“My expenses, eh?” he boisterously replied, turning to wink at Belle, then at the humpback cuekeeper, who had taken his seat at the end of the table.
“Sure thing, sir, if you get ’em down right,” laughed Godard, a bit nervously.
“Waal, my expenses will be suthing,” roared Nick, “if we blow in the stuff as we did at the Waldorf. Gee whiz! but it costs suthing to eat and liquor up in that ’ere tavern. Eh, Archie?”
“Right you are, old man,” nodded Chick, who was seated near-by.
“Are you in with my play, lass, or with Godard’s?” cried Nick, turning to Belle with a great display of joviality.
“I’m always in with the winner,” replied the girl, with a ringing laugh.
“Oh, ho, that’s it, eh? Cunning as a kitten, aren’t you?”
“I’m always looking out for my own interest,” grinned Belle, patting Nick’s cheek from behind his chair.

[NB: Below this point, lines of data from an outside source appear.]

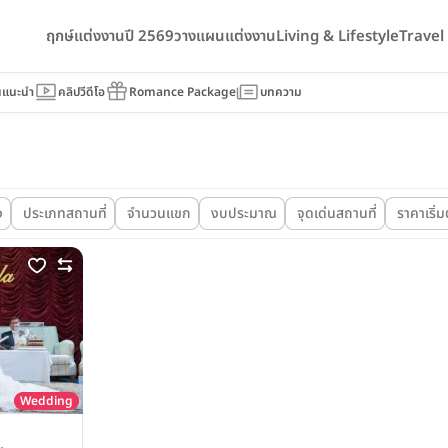
ฤกษ์แต่งงานปี 2569
วางแผนแต่งงาน
Living & Lifestyle
Trave
นแนะนำ
คลิปวีดีโอ
Romance Package
บทความ
ง
ประเภทสถานที่
จำนวนแขก
งบประมาณ
จุดเด่นสถานที่
ราคาเริ่มต
Wedding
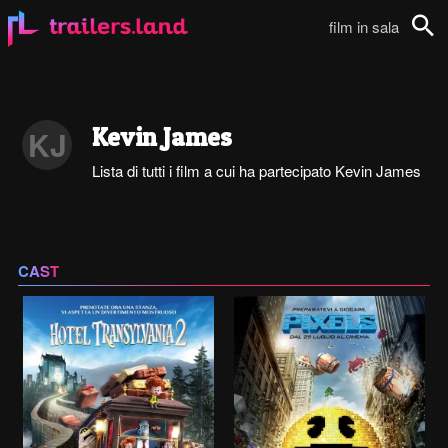
film in sala
Cerca
Kevin James
KJ
Lista di tutti i film a cui ha partecipato Kevin James
CAST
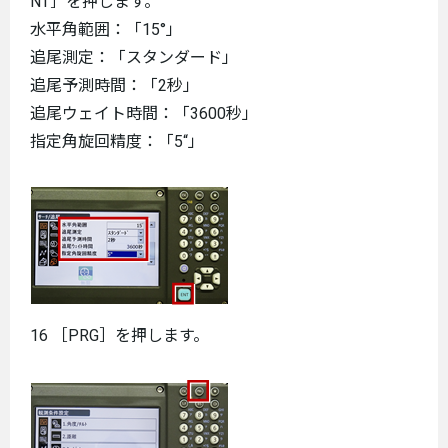
NT］を押します。
水平角範囲：「15°」
追尾測定：「スタンダード」
追尾予測時間：「2秒」
追尾ウェイト時間：「3600秒」
指定角旋回精度：「5“」
16 ［PRG］を押します。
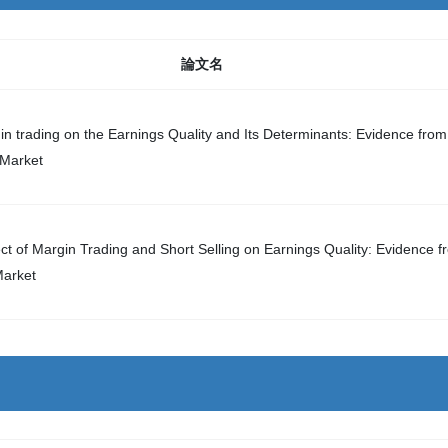
論文名
in trading on the Earnings Quality and Its Determinants: Evidence from
 Market
ect of Margin Trading and Short Selling on Earnings Quality: Evidence f
Market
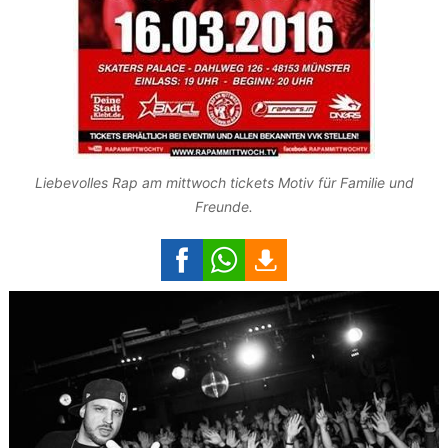
Liebevolles Rap am mittwoch tickets Motiv für Familie und
Freunde.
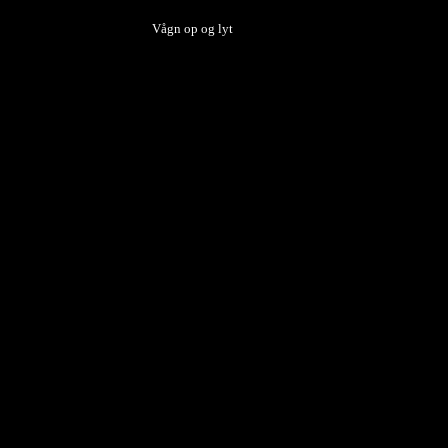
Vågn op og lyt
t på medlemslisten og du betaler for medlemskabet.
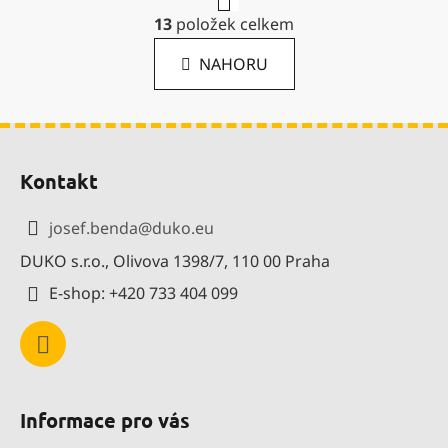
r
O
13
položek celkem
á
v
n
l
k
NAHORU
á
o
d
v
a
á
Z
c
n
í
í
á
Kontakt
p
p
r
a
v
josef.benda
@
duko.eu
t
k
DUKO s.r.o., Olivova 1398/7, 110 00 Praha
í
y
v
E-shop: +420 733 404 099
ý
p
i
s
u
Informace pro vás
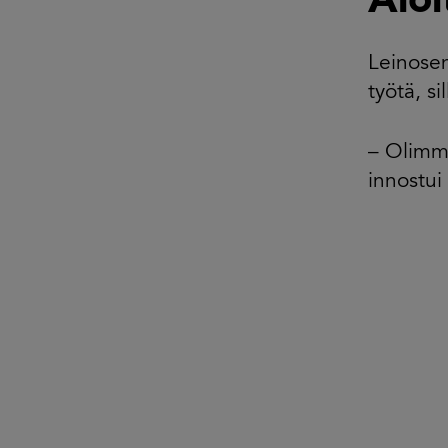
Aloi
Leinose
työtä, si
– Olimme
innostui 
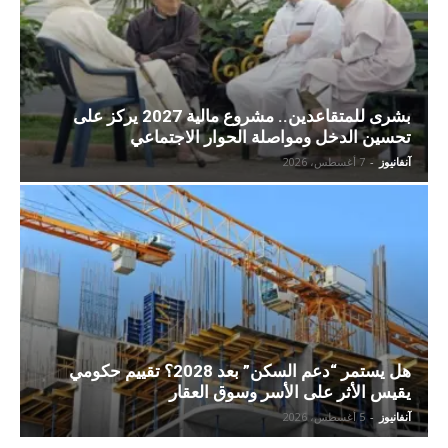
بشرى للمتقاعدين.. مشروع مالية 2027 يركز على
تحسين الدخل ومواصلة الحوار الاجتماعي
آنفانيوز
-
7 أغسطس، 2026
هل يستمر “دعم السكن” بعد 2028؟ تقييم حكومي
يقيس الأثر على الأسر وسوق العقار
آنفانيوز
-
5 أغسطس، 2026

“Good for you, gal,” cried Nick approvingly. “Waal, Mr. Godard, across the crick thar, give me a stack o’ chips. I’ll show you how we play the bank on the t’other side o’ the Mississip. I dropped seven thousand in hides in Chicago, on my way here, the which I’m out to get back. Ha, ha! in with the winner, lass, are you?”
While boisterously voicing the above, Nick drew from the side pocket of his coat a huge roll of bank-notes, from which he quickly stripped off two of five hundred dollars each, and carelessly tossed them across the layout.